Brief:
Return all lines from the listing below that include the word "pixel".
===== Records for this exercise =====
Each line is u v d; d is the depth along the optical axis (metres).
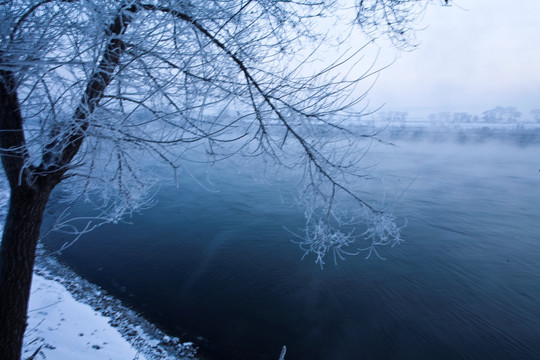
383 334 9.89
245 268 13.09
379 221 3.00
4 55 1.78
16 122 2.07
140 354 7.76
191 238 16.09
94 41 1.81
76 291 10.47
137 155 2.88
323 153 2.84
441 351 9.41
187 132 2.42
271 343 9.16
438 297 11.77
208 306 10.52
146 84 2.23
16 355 2.21
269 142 2.80
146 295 10.91
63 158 2.24
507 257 15.22
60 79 1.97
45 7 1.94
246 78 2.57
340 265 13.57
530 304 11.66
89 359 6.88
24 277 2.24
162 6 2.17
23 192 2.16
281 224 17.89
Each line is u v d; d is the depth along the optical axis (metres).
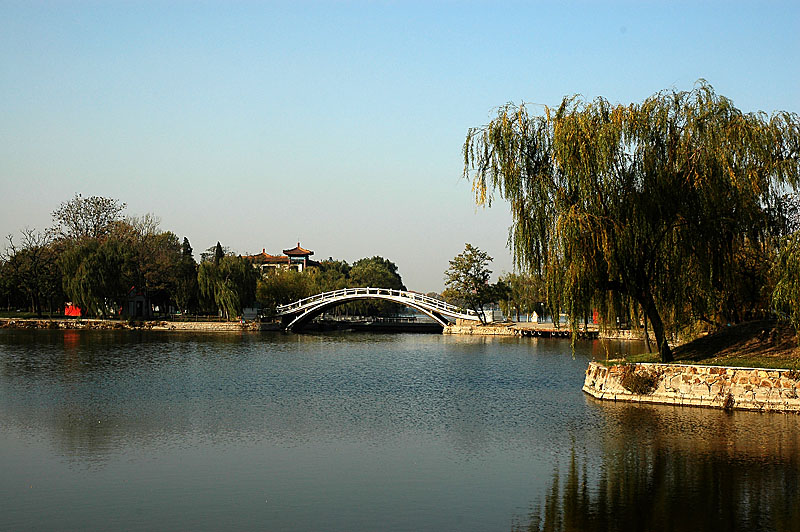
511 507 20.22
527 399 37.97
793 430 28.22
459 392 41.12
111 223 114.50
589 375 39.09
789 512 19.66
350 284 146.50
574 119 32.22
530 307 104.25
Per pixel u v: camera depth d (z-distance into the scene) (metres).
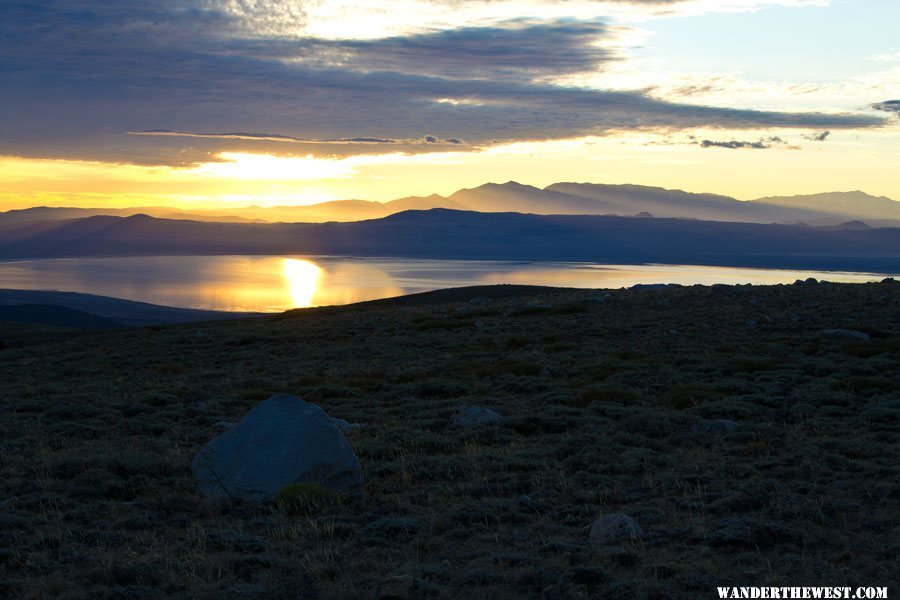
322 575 9.78
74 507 13.75
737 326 42.22
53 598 9.15
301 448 14.62
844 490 13.38
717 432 18.95
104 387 32.66
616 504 13.23
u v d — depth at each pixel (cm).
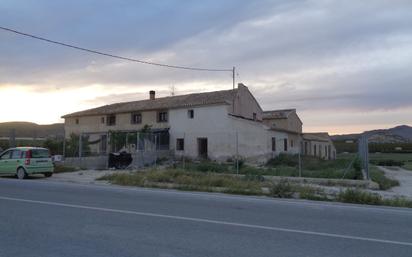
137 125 4247
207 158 3675
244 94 4112
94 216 914
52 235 723
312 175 1978
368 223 876
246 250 632
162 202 1159
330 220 905
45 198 1214
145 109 4131
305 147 4875
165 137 3953
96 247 642
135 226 808
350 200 1267
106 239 695
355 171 1997
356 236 742
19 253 608
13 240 686
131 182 1758
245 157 3522
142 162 2978
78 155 3064
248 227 809
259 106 4453
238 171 2219
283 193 1374
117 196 1287
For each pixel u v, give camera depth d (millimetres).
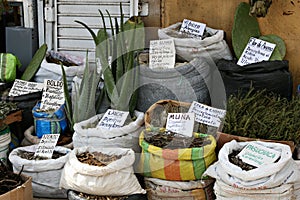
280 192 1949
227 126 2340
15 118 2781
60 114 2750
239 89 2654
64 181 2262
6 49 3365
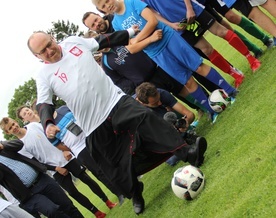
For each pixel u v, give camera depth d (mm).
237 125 4883
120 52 6336
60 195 6574
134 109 4527
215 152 4707
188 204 4273
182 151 4547
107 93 4566
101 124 4609
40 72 4516
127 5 5445
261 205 3055
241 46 6008
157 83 6504
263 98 4852
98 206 9992
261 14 5641
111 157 4746
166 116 5574
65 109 6926
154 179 6547
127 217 6066
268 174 3342
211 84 6566
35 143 7070
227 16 6461
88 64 4504
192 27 5953
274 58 5773
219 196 3770
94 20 6152
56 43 4441
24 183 6270
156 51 5656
=====
Your response:
Per pixel u v: camera depth d (z-distance into the scene) (metres).
u v d — depth at each pixel (cm).
For each pixel u v, give camera depth d (millimetres).
For each pixel u v, give camera depth d (mm).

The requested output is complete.